> _What you should do_: Where a record holds a picture, leave the picture out; otherwise repeat every record exactly.

> _Data shown_:

+--

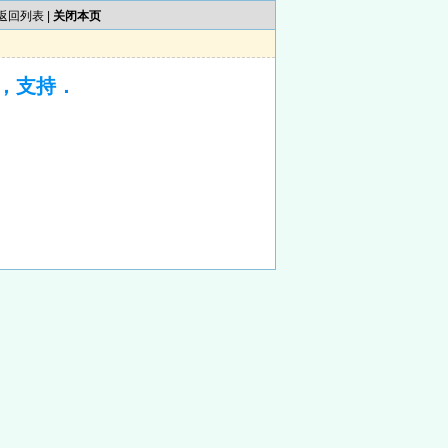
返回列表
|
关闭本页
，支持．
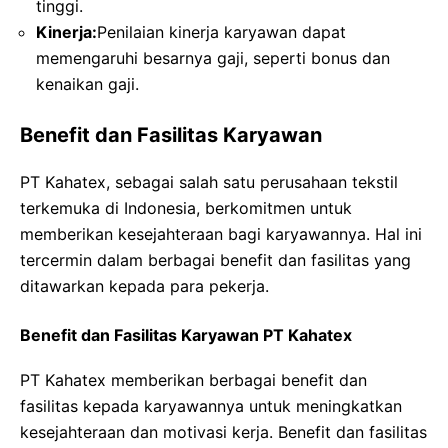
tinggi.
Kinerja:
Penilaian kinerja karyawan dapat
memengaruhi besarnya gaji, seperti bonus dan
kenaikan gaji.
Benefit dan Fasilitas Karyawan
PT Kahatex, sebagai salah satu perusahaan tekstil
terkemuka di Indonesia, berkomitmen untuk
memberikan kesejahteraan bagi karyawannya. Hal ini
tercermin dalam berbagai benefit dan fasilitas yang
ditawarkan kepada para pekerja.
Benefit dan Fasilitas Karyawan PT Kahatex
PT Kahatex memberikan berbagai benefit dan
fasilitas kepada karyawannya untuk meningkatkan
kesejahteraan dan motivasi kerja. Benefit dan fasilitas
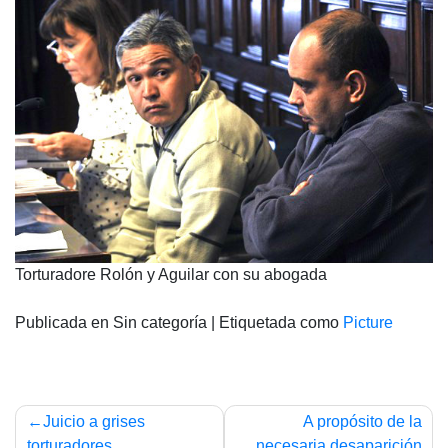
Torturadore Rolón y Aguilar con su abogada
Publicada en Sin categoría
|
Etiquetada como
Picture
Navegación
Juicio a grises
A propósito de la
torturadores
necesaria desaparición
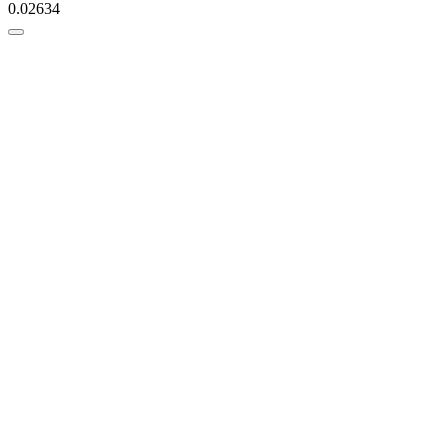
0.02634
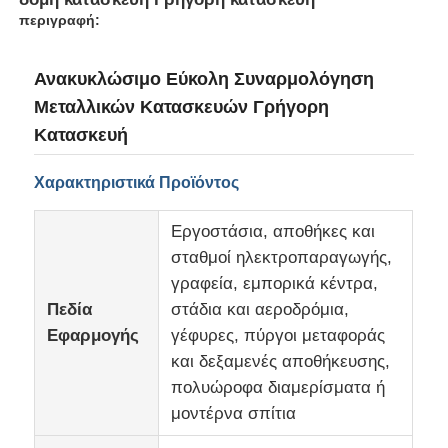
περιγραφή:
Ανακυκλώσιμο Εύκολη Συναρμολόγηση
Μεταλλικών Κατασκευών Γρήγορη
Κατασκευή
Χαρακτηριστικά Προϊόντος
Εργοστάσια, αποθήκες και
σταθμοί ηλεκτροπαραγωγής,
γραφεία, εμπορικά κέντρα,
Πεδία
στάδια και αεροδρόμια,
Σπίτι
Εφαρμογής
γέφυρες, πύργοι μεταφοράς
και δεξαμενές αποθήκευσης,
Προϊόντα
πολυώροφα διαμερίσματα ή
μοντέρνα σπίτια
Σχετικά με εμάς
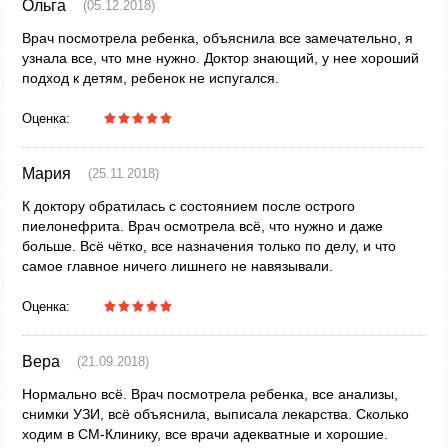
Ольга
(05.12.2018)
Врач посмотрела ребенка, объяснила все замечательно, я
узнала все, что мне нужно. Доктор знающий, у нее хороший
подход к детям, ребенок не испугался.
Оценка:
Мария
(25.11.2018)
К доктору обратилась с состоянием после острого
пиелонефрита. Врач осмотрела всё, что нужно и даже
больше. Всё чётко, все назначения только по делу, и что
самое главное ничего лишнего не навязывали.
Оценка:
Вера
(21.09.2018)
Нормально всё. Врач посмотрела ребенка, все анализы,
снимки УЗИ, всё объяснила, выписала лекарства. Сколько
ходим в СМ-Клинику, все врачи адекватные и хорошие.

+--

> _Output of the exercise_:
返回列表
|
关闭本页
，支持．
tinggi.
Kinerja:
Penilaian kinerja karyawan dapat
memengaruhi besarnya gaji, seperti bonus dan
kenaikan gaji.
Benefit dan Fasilitas Karyawan
PT Kahatex, sebagai salah satu perusahaan tekstil
terkemuka di Indonesia, berkomitmen untuk
memberikan kesejahteraan bagi karyawannya. Hal ini
tercermin dalam berbagai benefit dan fasilitas yang
ditawarkan kepada para pekerja.
Benefit dan Fasilitas Karyawan PT Kahatex
PT Kahatex memberikan berbagai benefit dan
fasilitas kepada karyawannya untuk meningkatkan
kesejahteraan dan motivasi kerja. Benefit dan fasilitas
Torturadore Rolón y Aguilar con su abogada
Publicada en Sin categoría
|
Etiquetada como
Picture
Navegación
Juicio a grises
A propósito de la
torturadores
necesaria desaparición
0.02634
περιγραφή:
Ανακυκλώσιμο Εύκολη Συναρμολόγηση
Μεταλλικών Κατασκευών Γρήγορη
Κατασκευή
Χαρακτηριστικά Προϊόντος
Εργοστάσια, αποθήκες και
σταθμοί ηλεκτροπαραγωγής,
γραφεία, εμπορικά κέντρα,
Πεδία
στάδια και αεροδρόμια,
Σπίτι
Εφαρμογής
γέφυρες, πύργοι μεταφοράς
και δεξαμενές αποθήκευσης,
Προϊόντα
πολυώροφα διαμερίσματα ή
μοντέρνα σπίτια
Σχετικά με εμάς
Ольга
(05.12.2018)
Врач посмотрела ребенка, объяснила все замечательно, я
узнала все, что мне нужно. Доктор знающий, у нее хороший
подход к детям, ребенок не испугался.
Оценка:
Мария
(25.11.2018)
К доктору обратилась с состоянием после острого
пиелонефрита. Врач осмотрела всё, что нужно и даже
больше. Всё чётко, все назначения только по делу, и что
самое главное ничего лишнего не навязывали.
Оценка:
Вера
(21.09.2018)
Нормально всё. Врач посмотрела ребенка, все анализы,
снимки УЗИ, всё объяснила, выписала лекарства. Сколько
ходим в СМ-Клинику, все врачи адекватные и хорошие.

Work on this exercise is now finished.